I. S.: Le fait que des recherches deviennent de plus en plus coûteuses et qu'il soit de plus en plus difficile d'expliquer à la chambre des représentants, mais aussi de façon plus générale, l'intérêt de ces recherches pose des problèmes qui existent à l'intérieur même des équipes de recherche en physique des hautes énergies. Le " rapport qualité/prix ", c'est-à-dire le caractère significatif de ce que l'on retire par rapport à l'effort gigantesque nécessaire à produire cette information, est défavorable. Les difficultés de communication entre physique expérimentale et physique théorique vont croissant. C'est probablement une science en crise. Mais, beaucoup de physiciens ont tendance aujourd'hui à répondre à cette situation de crise interne par une fuite en avant: quelque part, si l'on va plus loin, plus à fond, on trouvera la grande clé qui permet d'unifier tous les phénomènes...

 


* Après des études de chimie à l'Université libre de Bruxelles où elle collabore avec le prix Nobel Ilya Prigogine, elle devient docteur en philosophie, discipline qu'elle enseigne à présent à l'ULB.Ses recherches et ses théories ont été publiées en sept volumes sous le titre général "Cosmopolitiques" aux Editions La Découverte en 1996 et 1997.

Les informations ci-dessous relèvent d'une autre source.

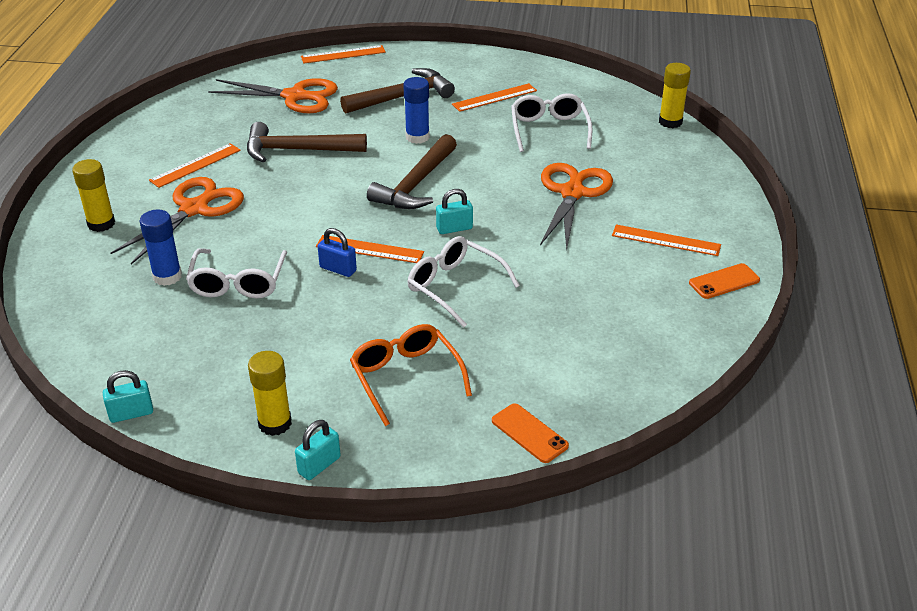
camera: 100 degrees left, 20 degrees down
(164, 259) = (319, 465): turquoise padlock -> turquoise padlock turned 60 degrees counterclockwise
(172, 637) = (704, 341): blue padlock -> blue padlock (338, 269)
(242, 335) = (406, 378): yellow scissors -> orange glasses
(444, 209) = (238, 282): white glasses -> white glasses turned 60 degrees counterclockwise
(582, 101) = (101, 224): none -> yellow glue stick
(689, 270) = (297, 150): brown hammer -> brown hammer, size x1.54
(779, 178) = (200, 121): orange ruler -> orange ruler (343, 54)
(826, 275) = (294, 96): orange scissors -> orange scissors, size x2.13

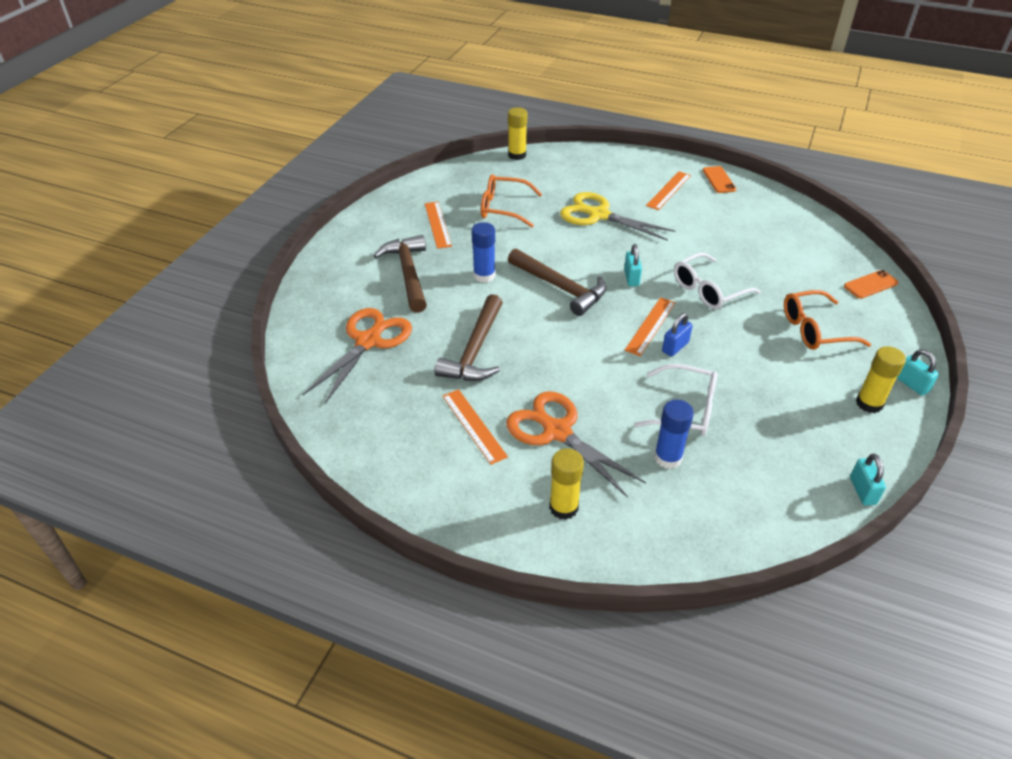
camera: 75 degrees left, 5 degrees up
(343, 54) = (299, 299): orange ruler -> none
(549, 130) = (504, 208): white glasses -> orange glasses
(572, 193) = (598, 215): orange scissors -> yellow scissors

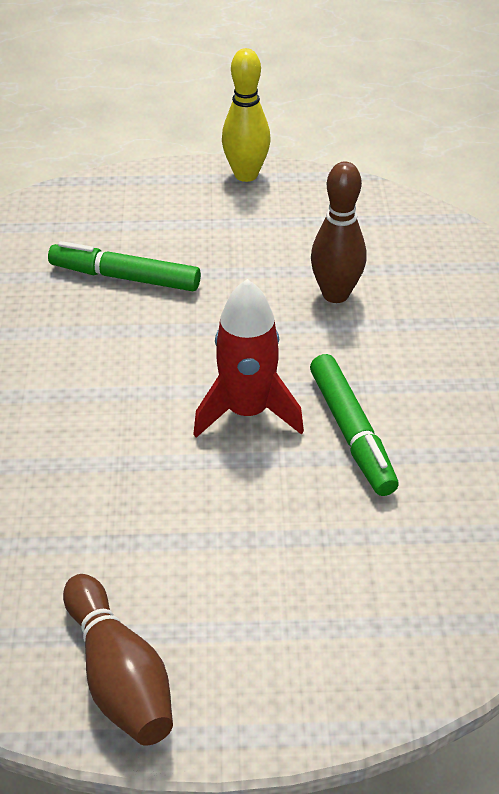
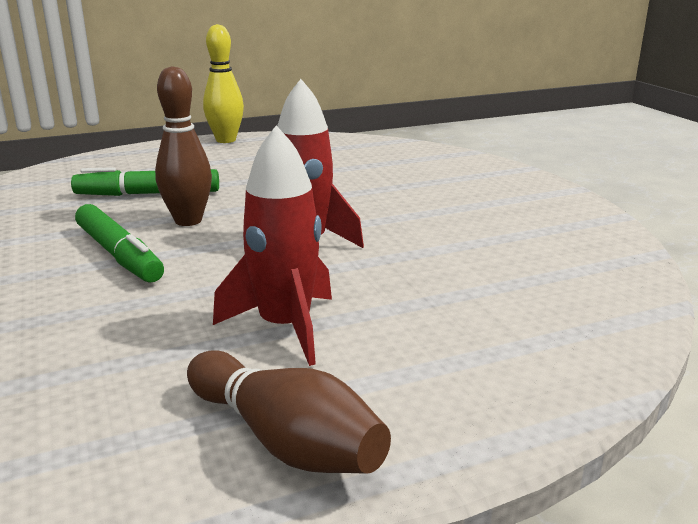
camera: 20 degrees left, 20 degrees down
(175, 538) = (285, 327): none -> red rocket
(335, 294) = (337, 180): brown bowling pin -> brown bowling pin (188, 221)
(351, 432) = (405, 240): green marker -> green marker (119, 254)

1. Sciences et pouvoirs, la démocratie face à la technoscience, d'Isabelle Stengers, éditions La Découverte, 1997, 120 p., 69 F.

2. L'Humanité du 16 octobre 1997 révèle la controverse autour d'un projet de l'Institut national de recherche et de sécurité (INRS) sur " la médecine de prévision appliquée au travail " qui comprend " les facteurs de risque d'ordre génétique ".

3. Impostures intellectuelles, d'Alan Sokal et Jean Bricmont, éditions Odile Jacob, 1997, 280 p., 140 F.

4. Il s'agit du projet américain de Super-Collisionneur Supraconducteur (SCS) abandonné en octobre 1993.Le Prix Nobel Steven Weinberg y voit un " symptôme du désenchantement face à la science pure " dans son dernier livre paru, le Rêve d'une théorie ultime, Editions Odile Jacob, 1997, 280p, 160F.